Released in June 2023, Son Volt offered up a batch of Sahm songs based in what Son Volt’s press suggests is an amalgam of “country, Tex-Mex, rock, rhythm and blues, folk, and psychedelia.” The talents of Farrar’s current group allowed for a really neat ability to color atop the template that Sahm’s songs provided.
“I think we’d dug into a few of them before going into the studio,” Farrar said. “Some we’d been messing around with, but it was definitely a crash course, or a boot camp, to get them all done in five days. A side effect of doing a project in five days is that you have to do it in-studio as live as possible.”
In early 2022, Son Volt had lost some touring due to an outbreak of COVID 19 within the band’s ranks. By the time that group reconvened to work on the Sahm sessions, more touring was on the way and the sort of spiritual vibe of that moment that emerged as the world was reopening to touring, Farrar said, may have added some spark to the recordings. Fans are suggesting Day of the Doug is an “upbeat” record, a notion Farrar seconds, thinking the vibe of going back on the road came through in the songs.
He also believes the band wasn’t involved in the usual “heavy lifting” on this round, which can accompany a full release of new, original music that’s come together over the course of months. Instead, they tackled well-loved, well-worn tracks that date back decades, adding their own sonic touches to Sahm’s songs.
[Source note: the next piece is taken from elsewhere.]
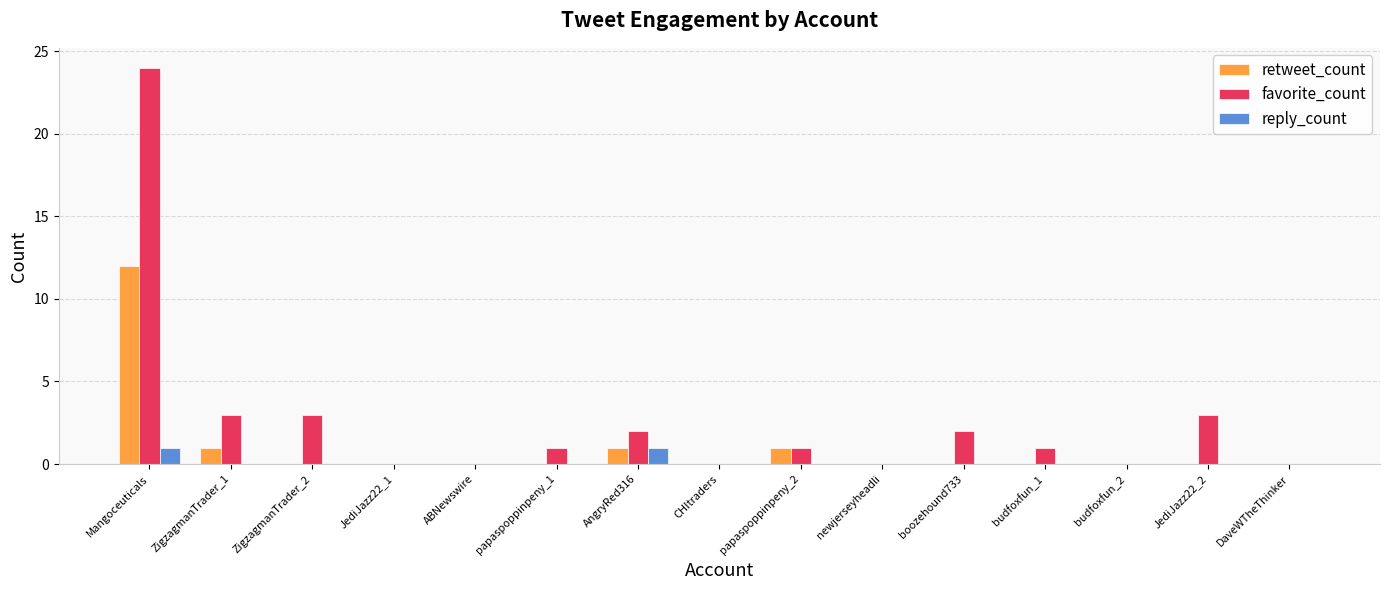

What is the highest value of the favorite_count series?

24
Those songs will figure into Son Volt’s live shows. It’s an interesting blend of material and Farrar said the construction of the set list for the summer and fall came together “pretty easily, really.
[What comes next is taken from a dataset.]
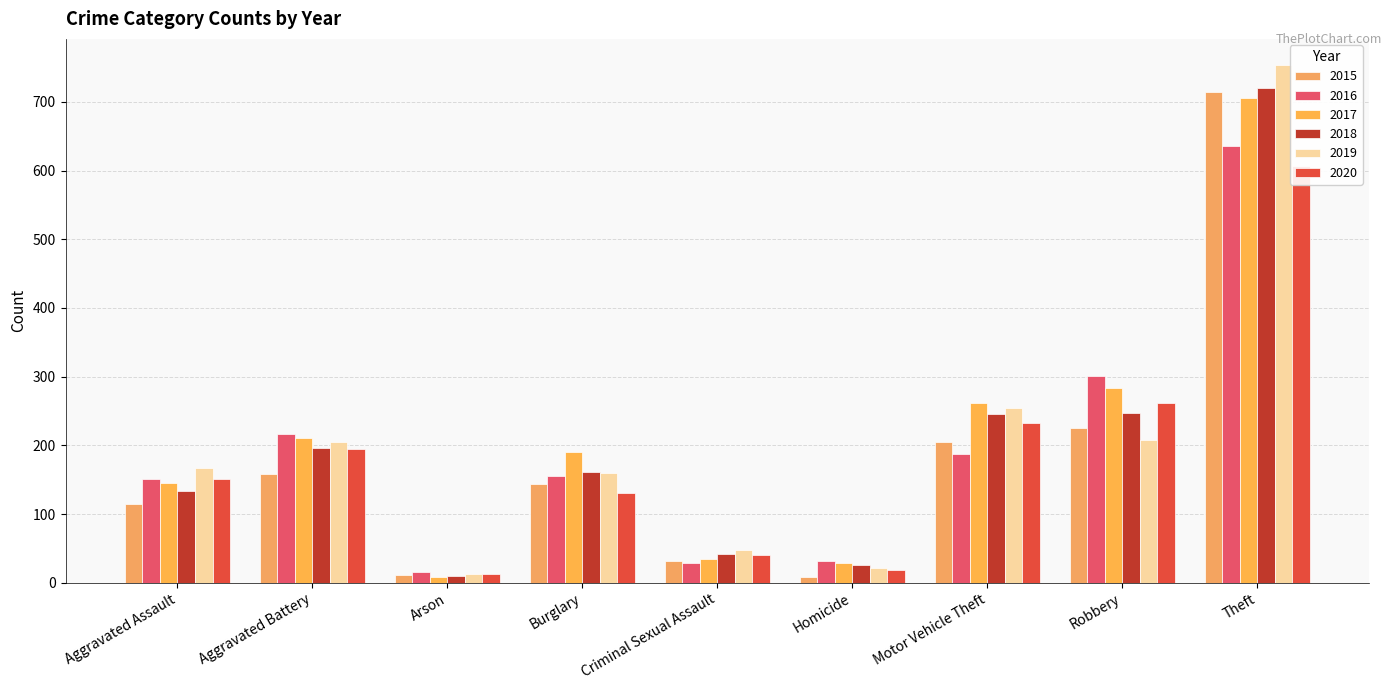

At which label does 2015 first exceed 144?

Aggravated Battery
“We’ll probably wind up doing about eight Doug Sahm songs, mixed in with the full record of Trace (Son Volt’s 1995 debut album) and other songs that’ll represent the different time periods of Son Volt, the whole 28 years,” he said. “It’s a dual personality tour, doing some songs that’re high energy from the new record. Then there are the songs of Trace, some of which we’ve been doing over the years and then the others that we’re picking and choosing from. That’s the plan.”
Farrar has some new songs, or at least sketches of them, coming together via home demos, but there’s not necessarily a long-term plan for those, at least not yet. Farrar said he’s open to the idea of recording an EP, noting that many musicians are moving toward shorter works, releasing them more often.
“I always have some things cooking,” the songwriter said. “So we’ll see where things go.”
Farrar considers the whole experience fun and rewarding, almost three decades after the first Son Volt appearance in 1994. That’s definitely true in the live setting.
“Really, it’s all about a reciprocal thing,” Farrar said, noting there’s a balance “between playing the songs well, perhaps improvising little bits here and there, night to night. Of course, the crowd’s feedback is part of it and they’re hopefully getting something out of the night. That’s the goal, that reciprocal energy.”